June 20th featured extreme instability, moderate wind shear and good lift along an advancing boundary over Iowa. We started the day from Denver, CO as it was the first day of the tour. After an early departure, we made it just east/southeast of Des Moines, Iowa (650 miles later!) just in time for storms to explode. The first supercell we intercepted was just east of Des Moines and never had the “look” like it wanted to become tornadic. Nice structure and a rotating wall cloud occurred, but it could never tighten up enough to produce a tornado. We dropped south and headed back west a little bit as a second storm quickly became organized. It developed a strong hook echo on radar to the west of Pella. As we arrived in town near the factory, we stopped to watch. Intense lightning was also occurring, a tell tale sign of storm intensification. Within a few minutes, a large bowl shaped funnel formed. Soon it developed into a full fledged cone shaped tornado that was on the ground for several minutes. In my haste to shoot video, time lapse and digital images, I failed to get a proper focus on my camera and thus most images were slightly blurry. The tornado dissipated and the storm eventually weakened as it moved east, ending our chase. A great first day for Tour 8!! Enjoy the pics, blurriness and all !!!!!

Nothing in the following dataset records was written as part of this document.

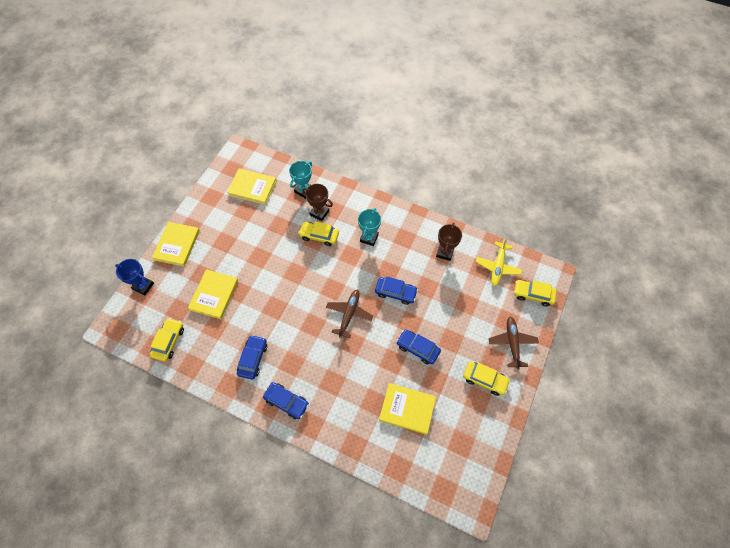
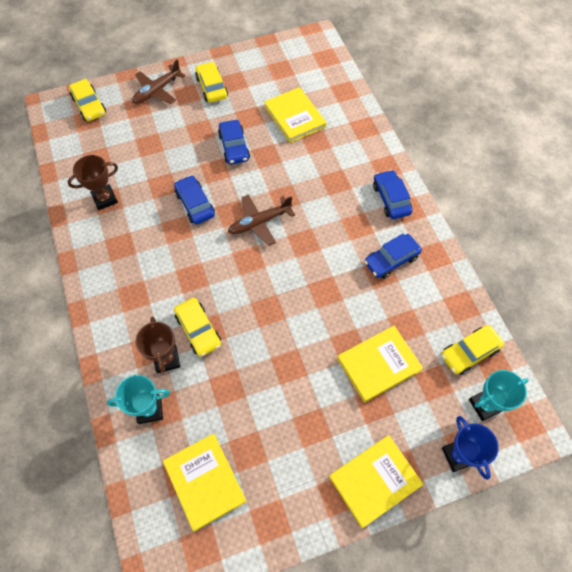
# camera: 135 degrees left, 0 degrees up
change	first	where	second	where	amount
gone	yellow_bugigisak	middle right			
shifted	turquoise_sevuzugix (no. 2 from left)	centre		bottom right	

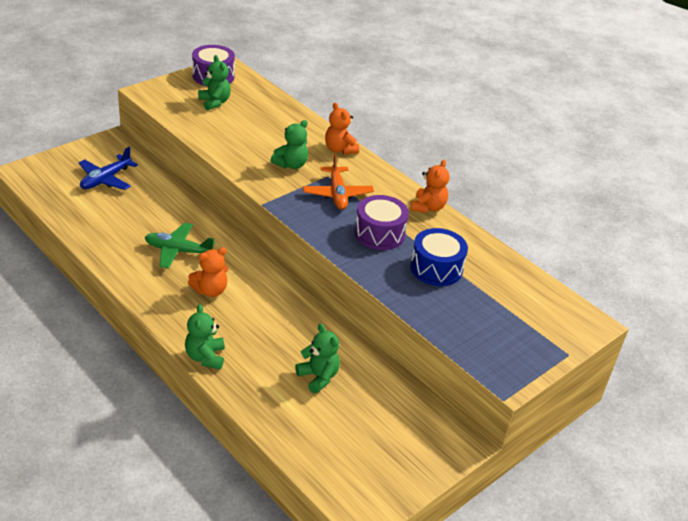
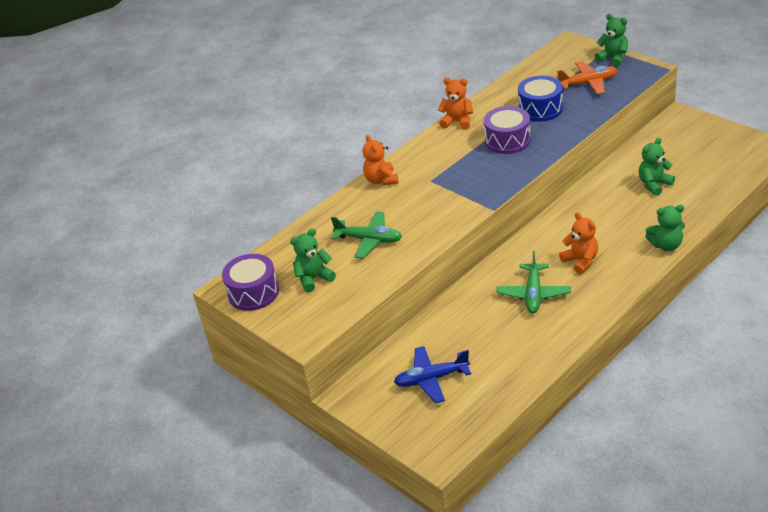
# camera: 85 degrees left, 0 degrees up
change	first	where	second	where	amount
new			green_bugigisak (no. 1 from left)	centre	
shifted	green_rigukesuk (no. 3 from left in the first image)	top centre	green_rigukesuk (no. 2 from left)	top right	
shifted	orange_bugigisak	centre		top right	
rotated	blue_bugigisak	top left		bottom centre	135 degrees clockwise
rotated	orange_rigukesuk (no. 2 from left in the first image)	top centre	orange_rigukesuk (no. 1 from left)	top centre	105 degrees clockwise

Arrival day for Tour 8 brought us out to chase! The Denver Convergence Vorticity Zone (DCVZ) was active, with steep lapse rates, moderate CAPE and the wind shift to set the stage for severe thunderstorms and nonsupercell tornadoes. Two such tornadoes occurred with early convection that formed along the boundary. Cells developed and back built on the boundary tapping into the vorticity that was present. One tornado was on the ground for about 10 minutes northwest of Last Chance and the second tornado for only a couple minutes to the south of Last Chance. A fun way for tour guests to spend arrival day! We’ll chase every day we can, even if it isn’t a scheduled day. Enjoy the pics!
June 13th was the last chase day for the next week as a massive ridge of high pressure dominated the western 2/3 of the US. Fortunately we were able to catch a few severe storms/marginal supercells in western Nebraska north of Alliance. Good CAPE, but marginal shear would let these storms become a cluster of outflow dominant storms late in the day. However they were quite electrified, before gusting out near Hemingford, Nebraska. Fun day, with 80mph winds, golfball sized hail and some pretty scenery to watch these storm do their thing! Enjoy the pics!